Four major harms of eating too much green leafy vegetables.

Vegetables are rich in vitamins, minerals, and dietary fiber. Eating an appropriate amount of vegetables can promote intestinal peristalsis, facilitate bowel movements, provide the micronutrients the body needs, exert antioxidant effects, and ensure the normal function of various organs. However, excessive intake of vegetables can have the following hazards:

Certain vegetables contain high levels of oxalic acid, which can easily form stones. Vegetables like spinach, celery, and tomatoes contain high levels of oxalic acid, which can combine with calcium from other foods to easily form calcium oxalate stones. This is one of the reasons why many women who prefer vegetarian diets are prone to stone diseases.

It can aggravate the condition of existing stones. Most vegetables are alkaline foods. For patients already suffering from calcium phosphate stones, consuming large amounts of alkaline foods daily can increase the number of stones and make them difficult to expel from the body.

They are difficult to digest. Vegetables high in coarse fiber, such as celery and spring bamboo shoots, are very difficult to digest after being consumed in large quantities and are not suitable for excessive consumption by patients with gastrointestinal diseases. Coarse fiber can also easily cause gastric bleeding or esophageal variceal bleeding in patients with cirrhosis, worsening their condition.

They affect the absorption of calcium and zinc. Pregnant women and children and adolescents in their growth and development stages who consume large amounts of vegetables will hinder the body's absorption of calcium and zinc, affecting their intellectual development and bone growth.

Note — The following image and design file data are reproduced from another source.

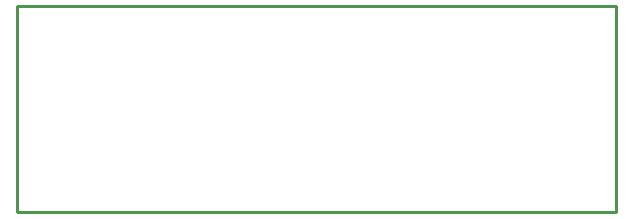
<source format=gbr>
G04 EAGLE Gerber RS-274X export*
G75*
%MOMM*%
%FSLAX34Y34*%
%LPD*%
%IN*%
%IPPOS*%
%AMOC8*
5,1,8,0,0,1.08239X$1,22.5*%
G01*
%ADD10C,0.254000*%


D10*
X38100Y800100D02*
X545900Y800100D01*
X545900Y974600D01*
X38100Y974600D01*
X38100Y800100D01*
M02*

</source>
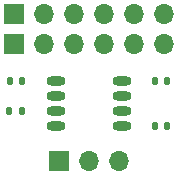
<source format=gbr>
%TF.GenerationSoftware,KiCad,Pcbnew,8.0.5*%
%TF.CreationDate,2024-11-06T12:15:14-05:00*%
%TF.ProjectId,Debug Adapter,44656275-6720-4416-9461-707465722e6b,rev?*%
%TF.SameCoordinates,Original*%
%TF.FileFunction,Soldermask,Bot*%
%TF.FilePolarity,Negative*%
%FSLAX46Y46*%
G04 Gerber Fmt 4.6, Leading zero omitted, Abs format (unit mm)*
G04 Created by KiCad (PCBNEW 8.0.5) date 2024-11-06 12:15:14*
%MOMM*%
%LPD*%
G01*
G04 APERTURE LIST*
G04 Aperture macros list*
%AMRoundRect*
0 Rectangle with rounded corners*
0 $1 Rounding radius*
0 $2 $3 $4 $5 $6 $7 $8 $9 X,Y pos of 4 corners*
0 Add a 4 corners polygon primitive as box body*
4,1,4,$2,$3,$4,$5,$6,$7,$8,$9,$2,$3,0*
0 Add four circle primitives for the rounded corners*
1,1,$1+$1,$2,$3*
1,1,$1+$1,$4,$5*
1,1,$1+$1,$6,$7*
1,1,$1+$1,$8,$9*
0 Add four rect primitives between the rounded corners*
20,1,$1+$1,$2,$3,$4,$5,0*
20,1,$1+$1,$4,$5,$6,$7,0*
20,1,$1+$1,$6,$7,$8,$9,0*
20,1,$1+$1,$8,$9,$2,$3,0*%
G04 Aperture macros list end*
%ADD10R,1.700000X1.700000*%
%ADD11O,1.700000X1.700000*%
%ADD12RoundRect,0.135000X0.135000X0.185000X-0.135000X0.185000X-0.135000X-0.185000X0.135000X-0.185000X0*%
%ADD13O,1.604000X0.804000*%
G04 APERTURE END LIST*
D10*
%TO.C,J3*%
X134620000Y-76200000D03*
D11*
X137160000Y-76200000D03*
X139700000Y-76200000D03*
X142240000Y-76200000D03*
X144780000Y-76200000D03*
X147320000Y-76200000D03*
%TD*%
D10*
%TO.C,J1*%
X138430000Y-88646000D03*
D11*
X140970000Y-88646000D03*
X143510000Y-88646000D03*
%TD*%
D12*
%TO.C,R1*%
X147576000Y-81915000D03*
X146556000Y-81915000D03*
%TD*%
D10*
%TO.C,J2*%
X134620000Y-78740000D03*
D11*
X137160000Y-78740000D03*
X139700000Y-78740000D03*
X142240000Y-78740000D03*
X144780000Y-78740000D03*
X147320000Y-78740000D03*
%TD*%
D12*
%TO.C,R4*%
X135307800Y-81915000D03*
X134287800Y-81915000D03*
%TD*%
%TO.C,R2*%
X147576000Y-85725000D03*
X146556000Y-85725000D03*
%TD*%
%TO.C,R3*%
X135231600Y-84455000D03*
X134211600Y-84455000D03*
%TD*%
D13*
%TO.C,U1*%
X143770000Y-81915000D03*
X143770000Y-83185000D03*
X143770000Y-84455000D03*
X143770000Y-85725000D03*
X138170000Y-85725000D03*
X138170000Y-84455000D03*
X138170000Y-83185000D03*
X138170000Y-81915000D03*
%TD*%
M02*

</source>
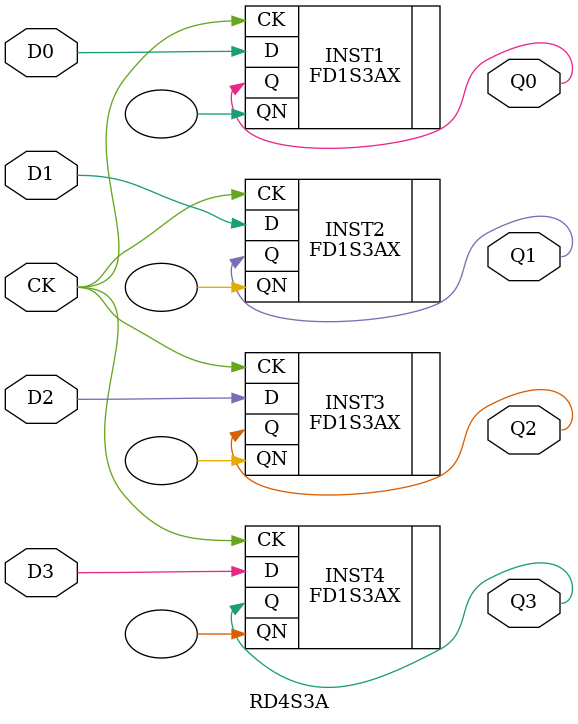
<source format=v>
`resetall
`timescale 1 ns / 100 ps

/* Created by DB2VERILOG Version 1.0.1.1 on Tue May 17 10:48:49 1994 */
/* module compiled from "lsl2db 3.6.4" run */

`celldefine
module RD4S3A (D0, D1, D2, D3, CK, Q0, Q1, Q2, Q3);
input  D0, D1, D2, D3, CK;
output Q0, Q1, Q2, Q3;
FD1S3AX INST1 (.D(D0), .CK(CK), .Q(Q0), .QN());
FD1S3AX INST2 (.D(D1), .CK(CK), .Q(Q1), .QN());
FD1S3AX INST3 (.D(D2), .CK(CK), .Q(Q2), .QN());
FD1S3AX INST4 (.D(D3), .CK(CK), .Q(Q3), .QN());

endmodule
`endcelldefine

</source>
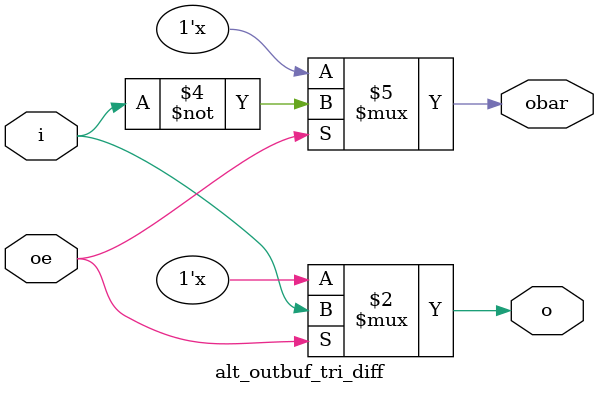
<source format=v>


module alt_outbuf_tri_diff (
// INTERFACE BEGIN
	i,
	oe,
    o,
	obar
// INTERFACE END
);

//Parameter Declaration
parameter io_standard = "none";
parameter current_strength = "none";
parameter location = "none";
parameter slow_slew_rate = "off";
parameter enable_bus_hold = "off";
parameter weak_pull_up_resistor = "off";
parameter termination = "none";

//Input Ports Declaration
input i;
input oe;

//Outout Ports Declaration
output o;
output obar;

// IMPLEMENTATION BEGIN 
assign o = (oe == 1'b1) ? i : 1'bz;
assign obar = (oe == 1'b1) ? ~i : 1'bz;


// IMPLEMENTATION END
endmodule 
// MODEL END

</source>
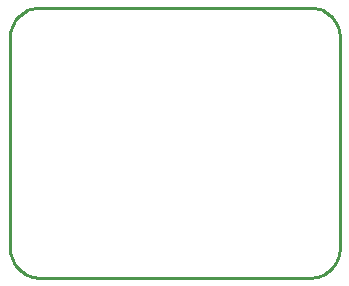
<source format=gbr>
G04 EAGLE Gerber RS-274X export*
G75*
%MOMM*%
%FSLAX34Y34*%
%LPD*%
%IN*%
%IPPOS*%
%AMOC8*
5,1,8,0,0,1.08239X$1,22.5*%
G01*
%ADD10C,0.254000*%


D10*
X0Y25400D02*
X97Y23186D01*
X386Y20989D01*
X865Y18826D01*
X1532Y16713D01*
X2380Y14666D01*
X3403Y12700D01*
X4594Y10831D01*
X5942Y9073D01*
X7440Y7440D01*
X9073Y5942D01*
X10831Y4594D01*
X12700Y3403D01*
X14666Y2380D01*
X16713Y1532D01*
X18826Y865D01*
X20989Y386D01*
X23186Y97D01*
X25400Y0D01*
X254000Y0D01*
X256214Y97D01*
X258411Y386D01*
X260574Y865D01*
X262687Y1532D01*
X264735Y2380D01*
X266700Y3403D01*
X268569Y4594D01*
X270327Y5942D01*
X271961Y7440D01*
X273458Y9073D01*
X274806Y10831D01*
X275997Y12700D01*
X277020Y14666D01*
X277868Y16713D01*
X278535Y18826D01*
X279014Y20989D01*
X279303Y23186D01*
X279400Y25400D01*
X279400Y203200D01*
X279303Y205414D01*
X279014Y207611D01*
X278535Y209774D01*
X277868Y211887D01*
X277020Y213935D01*
X275997Y215900D01*
X274806Y217769D01*
X273458Y219527D01*
X271961Y221161D01*
X270327Y222658D01*
X268569Y224006D01*
X266700Y225197D01*
X264735Y226220D01*
X262687Y227068D01*
X260574Y227735D01*
X258411Y228214D01*
X256214Y228503D01*
X254000Y228600D01*
X25400Y228600D01*
X23186Y228503D01*
X20989Y228214D01*
X18826Y227735D01*
X16713Y227068D01*
X14666Y226220D01*
X12700Y225197D01*
X10831Y224006D01*
X9073Y222658D01*
X7440Y221161D01*
X5942Y219527D01*
X4594Y217769D01*
X3403Y215900D01*
X2380Y213935D01*
X1532Y211887D01*
X865Y209774D01*
X386Y207611D01*
X97Y205414D01*
X0Y203200D01*
X0Y25400D01*
M02*

</source>
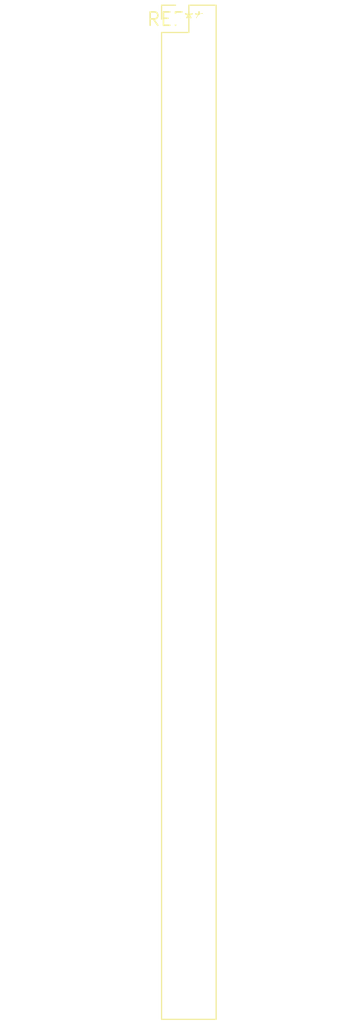
<source format=kicad_pcb>
(kicad_pcb (version 20240108) (generator pcbnew)

  (general
    (thickness 1.6)
  )

  (paper "A4")
  (layers
    (0 "F.Cu" signal)
    (31 "B.Cu" signal)
    (32 "B.Adhes" user "B.Adhesive")
    (33 "F.Adhes" user "F.Adhesive")
    (34 "B.Paste" user)
    (35 "F.Paste" user)
    (36 "B.SilkS" user "B.Silkscreen")
    (37 "F.SilkS" user "F.Silkscreen")
    (38 "B.Mask" user)
    (39 "F.Mask" user)
    (40 "Dwgs.User" user "User.Drawings")
    (41 "Cmts.User" user "User.Comments")
    (42 "Eco1.User" user "User.Eco1")
    (43 "Eco2.User" user "User.Eco2")
    (44 "Edge.Cuts" user)
    (45 "Margin" user)
    (46 "B.CrtYd" user "B.Courtyard")
    (47 "F.CrtYd" user "F.Courtyard")
    (48 "B.Fab" user)
    (49 "F.Fab" user)
    (50 "User.1" user)
    (51 "User.2" user)
    (52 "User.3" user)
    (53 "User.4" user)
    (54 "User.5" user)
    (55 "User.6" user)
    (56 "User.7" user)
    (57 "User.8" user)
    (58 "User.9" user)
  )

  (setup
    (pad_to_mask_clearance 0)
    (pcbplotparams
      (layerselection 0x00010fc_ffffffff)
      (plot_on_all_layers_selection 0x0000000_00000000)
      (disableapertmacros false)
      (usegerberextensions false)
      (usegerberattributes false)
      (usegerberadvancedattributes false)
      (creategerberjobfile false)
      (dashed_line_dash_ratio 12.000000)
      (dashed_line_gap_ratio 3.000000)
      (svgprecision 4)
      (plotframeref false)
      (viasonmask false)
      (mode 1)
      (useauxorigin false)
      (hpglpennumber 1)
      (hpglpenspeed 20)
      (hpglpendiameter 15.000000)
      (dxfpolygonmode false)
      (dxfimperialunits false)
      (dxfusepcbnewfont false)
      (psnegative false)
      (psa4output false)
      (plotreference false)
      (plotvalue false)
      (plotinvisibletext false)
      (sketchpadsonfab false)
      (subtractmaskfromsilk false)
      (outputformat 1)
      (mirror false)
      (drillshape 1)
      (scaleselection 1)
      (outputdirectory "")
    )
  )

  (net 0 "")

  (footprint "PinHeader_2x38_P2.54mm_Vertical" (layer "F.Cu") (at 0 0))

)

</source>
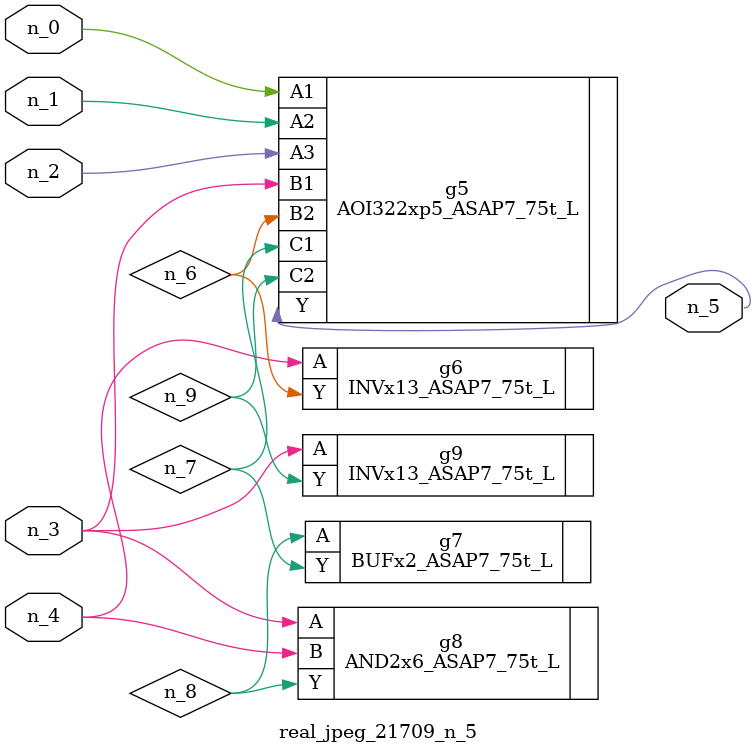
<source format=v>
module real_jpeg_21709_n_5 (n_4, n_0, n_1, n_2, n_3, n_5);

input n_4;
input n_0;
input n_1;
input n_2;
input n_3;

output n_5;

wire n_8;
wire n_6;
wire n_7;
wire n_9;

AOI322xp5_ASAP7_75t_L g5 ( 
.A1(n_0),
.A2(n_1),
.A3(n_2),
.B1(n_3),
.B2(n_6),
.C1(n_7),
.C2(n_9),
.Y(n_5)
);

AND2x6_ASAP7_75t_L g8 ( 
.A(n_3),
.B(n_4),
.Y(n_8)
);

INVx13_ASAP7_75t_L g9 ( 
.A(n_3),
.Y(n_9)
);

INVx13_ASAP7_75t_L g6 ( 
.A(n_4),
.Y(n_6)
);

BUFx2_ASAP7_75t_L g7 ( 
.A(n_8),
.Y(n_7)
);


endmodule
</source>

If large quantities of vegetables are eaten for the purpose of "dieting" or "feeling full," and meat or fish is reduced or eliminated, it not only affects the body's intake and absorption of essential fatty acids and high-quality protein, leading to protein malnutrition, but also hinders the absorption of rich nutrients such as calcium, iron, and zinc from non-vegetarian foods. Women, in particular, should pay attention to avoiding iron-deficiency anemia and calcium deficiency caused by excessive vegetarianism.